There are serious questions here, of course, but most people ask the wrong ones, such as “How do we prevent terrorists from using new technology against us?”
New technology is not a particularly important focus given the persistence of old technologies like explosives and razor blades in terrorism today. Terrorists will use whatever technology is available in whatever way they can. It’s all quite beside the point.
Antiterrorist efforts must focus on what is feasible, on what works to stop or minimize terror attacks, and mitigate damage. They should not focus on all things conceivable to do. Indeed, that is not “focus” at all.
It is part of the terrorism strategy to attack from within, using homegrown terrorists or attackers insinuated into a society. One response is to make suspects of everyone. We have seen plenty of that in the push for a national I.D. and in increased surveillance of law–abiding Americans’ communications and financial transactions. The privacy of law–abiding citizens is a casualty of this approach, of course. To limit terrorists’ access to information technology, likewise, we would have to limit everyone’s access to information technology. It would be a self–injurious misstep.
Better to concede the point: Terrorists can get the same access to payment systems, health care, shoe stores, knives, computers, photography equipment, and vitamin supplements as everyone else. Google Earth, too.

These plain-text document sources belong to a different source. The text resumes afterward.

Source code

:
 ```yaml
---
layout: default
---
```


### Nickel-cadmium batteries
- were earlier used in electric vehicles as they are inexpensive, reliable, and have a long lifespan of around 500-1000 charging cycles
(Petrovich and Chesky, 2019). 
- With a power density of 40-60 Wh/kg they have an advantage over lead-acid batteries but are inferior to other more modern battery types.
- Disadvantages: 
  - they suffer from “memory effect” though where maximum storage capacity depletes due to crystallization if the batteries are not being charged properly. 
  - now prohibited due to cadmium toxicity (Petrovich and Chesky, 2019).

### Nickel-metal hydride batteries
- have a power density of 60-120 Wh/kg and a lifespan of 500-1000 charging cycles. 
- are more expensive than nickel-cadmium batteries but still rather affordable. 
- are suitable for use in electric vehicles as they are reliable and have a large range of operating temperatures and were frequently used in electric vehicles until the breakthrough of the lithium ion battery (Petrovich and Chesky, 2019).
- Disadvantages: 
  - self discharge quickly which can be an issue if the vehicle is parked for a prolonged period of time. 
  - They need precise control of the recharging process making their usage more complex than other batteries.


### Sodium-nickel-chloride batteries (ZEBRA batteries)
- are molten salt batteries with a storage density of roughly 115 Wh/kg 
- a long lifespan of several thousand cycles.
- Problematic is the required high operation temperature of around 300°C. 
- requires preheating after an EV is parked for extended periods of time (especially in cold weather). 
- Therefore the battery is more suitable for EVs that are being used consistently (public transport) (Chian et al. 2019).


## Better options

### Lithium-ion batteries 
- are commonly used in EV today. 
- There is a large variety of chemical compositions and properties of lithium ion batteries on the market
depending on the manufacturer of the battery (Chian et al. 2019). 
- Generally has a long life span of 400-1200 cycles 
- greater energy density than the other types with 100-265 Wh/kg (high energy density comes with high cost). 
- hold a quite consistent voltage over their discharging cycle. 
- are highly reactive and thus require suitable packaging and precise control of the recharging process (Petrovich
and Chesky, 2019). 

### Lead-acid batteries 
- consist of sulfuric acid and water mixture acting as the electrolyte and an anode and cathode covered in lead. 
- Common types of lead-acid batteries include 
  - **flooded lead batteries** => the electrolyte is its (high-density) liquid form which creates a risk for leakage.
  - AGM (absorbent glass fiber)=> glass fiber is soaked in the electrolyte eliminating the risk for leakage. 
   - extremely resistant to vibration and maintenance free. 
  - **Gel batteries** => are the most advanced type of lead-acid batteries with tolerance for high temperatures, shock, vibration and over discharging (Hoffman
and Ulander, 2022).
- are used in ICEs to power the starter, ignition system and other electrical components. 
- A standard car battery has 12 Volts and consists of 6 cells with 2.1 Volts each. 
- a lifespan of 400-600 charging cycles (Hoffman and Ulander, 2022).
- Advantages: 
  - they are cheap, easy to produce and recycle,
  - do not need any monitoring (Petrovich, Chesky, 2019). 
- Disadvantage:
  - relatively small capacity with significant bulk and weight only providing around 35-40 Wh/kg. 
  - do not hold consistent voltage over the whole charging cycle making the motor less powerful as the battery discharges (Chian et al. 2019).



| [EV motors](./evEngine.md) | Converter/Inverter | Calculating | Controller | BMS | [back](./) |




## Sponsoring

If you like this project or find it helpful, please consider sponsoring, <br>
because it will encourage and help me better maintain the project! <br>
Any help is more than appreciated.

That doesn’t give them anything they don’t already have, but it does allow us to focus. In the JFK case, focus appears to have paid off. A plot was infiltrated and broken up, using time–tested policing and security methods, long before it was anywhere near fruition.
The JFK plot is another victory against people who would use the terrorism strategy against us. It helps to show that terrorists are not all–seeing, crafty, super geniuses. They’re closer to dumb. They tend not even to be tall.
Mayor Bloomberg is our best defender against these attackers from Grand Fenwick. “You have a much greater danger of being hit by lightning than being struck by a terrorist,” he said when finally drawn into discussing the JFK boys’ piddling threat.
His sound effort to manage the psyche of his city brought a hail of derision from people invested in playing up the threat of terror, of course, and conflicted with many conservative pundits and his predecessor Rudy Giuliani. These “terror warriors” would unravel our society’s traditions with mass surveillance of law–abiding citizens. They would engage in the Sisyphian struggle to keep technology away from terrorists at the expense of freedom–loving Americans. They need to, quoting Bloomberg, “get a life.”
Terrorism is a strategy that weak attackers use to drive a stronger opponent into self–injurious missteps. Mayor Bloomberg refused to be the patsy to terrorism. He was right to ignore the mouse’s roar.